Beginner Guidance Needed: Creating Custom Rules in Wazuh 4.14.3 (Educational Environment)
Muhammad Usman Ali
Hello everyone,
I recently deployed Wazuh 4.14.3 in our office environment and have successfully installed multiple agents (version 4.14.3) on endpoint systems. The agents are connected and visible on the Wazuh server, and the setup is working properly.
I am currently a beginner with Wazuh and would like to start working with custom rules. Since I am implementing this in an educational environment, I would appreciate guidance on the following:
Best practices for creating custom rules in Wazuh
Examples of useful custom rules suitable for an educational or university environment
Any recommended documentation, tutorials, or learning resources (manuals, videos, labs)
If anyone can share examples, learning materials, or practical advice for getting started with custom rules, it would be very helpful.
Thank you in advance for your support.
Best regards
Muhammad Usman Ali
Md. Nazmur Sakib
Hi Muhammad Usman,
You can read this document to understand how to create decoders from rules.
Creating decoders and rules from scratch
There is nothing like decoders and rules educational or university environment. Decoders and rules will depend on the type of logs you are collecting from your endpoints and the format of the logs.

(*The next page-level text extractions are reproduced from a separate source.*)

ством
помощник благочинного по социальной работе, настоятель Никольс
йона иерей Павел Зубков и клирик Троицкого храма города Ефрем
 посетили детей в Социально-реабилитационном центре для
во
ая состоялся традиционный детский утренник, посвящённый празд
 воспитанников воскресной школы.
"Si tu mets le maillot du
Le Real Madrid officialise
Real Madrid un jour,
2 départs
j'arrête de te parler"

To sum up, decoders and rules are written based on the log format.
You can use these documents to create decoders.
Custom decoders
Decoders
Regular Expression Syntax
You can use these documents to create rules:
Custom rules
You can use the ruleset test tool to test the logs if they match your custom decoders and rules.
Testing decoders and rules
You can search in our Google group to find example rules and decoders for different types of logs.
The best way to master writing decoders and rules is through trial and error. Please let me know if you need any further information or assistance.